Data imported successfully.
There are 4 articles in the collection.


## 4. Vector Search

The core feature of Weaviate is **vector search**, which allows you to find objects based on their semantic similarity. You can perform a vector search using a text query, an image, or even another object's vector.

In [9]:
response = articles.query.near_text(
    query="What are language models?",
    limit=2
)

for obj in response.objects:
    print(json.dumps(obj.properties, indent=2))

{
  "url": "http://example.com/llms",
  "title": "The Rise of Large Language Models",
  "content": "Large language models, or LLMs, are a type of AI that can understand and generate human-like text."
}
{
  "url": "http://example.com/vector-db",
  "title": "Introduction to Vector Databases",
  "content": "Vector databases are designed to store and query high-dimensional data like vector embeddings."
}


## 5. Generative Search

Weaviate can also perform **generative search** (also known as Retrieval-Augmented Generation or RAG), where it combines the search results with a large language model to generate a direct answer to your query. This is a powerful feature for building question-answering systems.

In [10]:
response = articles.generate.near_text(
    query="Explain vector databases in one sentence",
    limit=2,
    single_prompt="Explain the following article in one sentence: {content}"
)

for obj in response.objects:
    print("--- Original Content ---")
    print(obj.properties['content'])
    print("--- Generated Summary ---")
    print(obj.generated)
    print("\n")

--- Original Content ---
Vector databases are designed to store and query high-dimensional data like vector embeddings.
--- Generated Summary ---
Vector databases store high-dimensional vectors (like embeddings) and use specialized indexes and similarity search algorithms (e.g., approximate nearest neighbors) to quickly retrieve items based on semantic or distance-based similarity for tasks such as semantic search, recommendation, and retrieval-augmented generation.


--- Original Content ---
Large language models, or LLMs, are a type of AI that can understand and generate human-like text.
--- Generated Summary ---
Large language models (LLMs) are AI systems trained on vast amounts of text to understand context and generate fluent, human-like language.
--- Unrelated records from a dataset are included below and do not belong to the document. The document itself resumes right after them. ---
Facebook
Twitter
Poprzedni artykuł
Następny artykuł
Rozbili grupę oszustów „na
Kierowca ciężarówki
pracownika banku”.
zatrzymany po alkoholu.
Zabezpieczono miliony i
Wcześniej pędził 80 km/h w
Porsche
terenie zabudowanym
You can also use a **grouped task** to get a single, consolidated answer based on all the search results.

In [11]:
response = articles.generate.near_text(
    query="What is the common theme between these articles?",
    limit=3,
    grouped_task="Based on the following articles, what is the main topic?"
)

print(response.generated)

The main topic is artificial intelligence — specifically AI and large language models (two articles focus on AI/LLMs, one is about space).


## 6. Filtering

You can combine vector search with **filters** to narrow down your results based on specific criteria. This allows you to perform complex queries that leverage both semantic and scalar information.

In [12]:
from weaviate.classes.query import Filter

response = articles.query.near_text(
    query="artificial intelligence",
    limit=2,
    filters=Filter.by_property("title").like("*AI*") # Find articles with 'AI' in the title
)

for obj in response.objects:
    print(json.dumps(obj.properties, indent=2))

{
  "url": "http://example.com/ai",
  "title": "The Future of AI",
  "content": "Artificial intelligence is rapidly evolving, with new breakthroughs happening every day."
}


In [13]:
client.close() # Close the connection to Weaviate

## 7. Conclusion

Congratulations! You've completed this Weaviate tutorial and learned the fundamental concepts of vector databases. You now know how to:

* Connect to Weaviate Cloud
* Configure a schema with an OpenAI vectorizer
* Import data using batching
* Perform vector and generative (RAG) searches
* Apply filters to your queries

This is just the beginning of what you can do with Weaviate. To continue your journey, I recommend exploring the official Weaviate documentation and trying out more advanced features like cross-references and custom vectors. Happy building!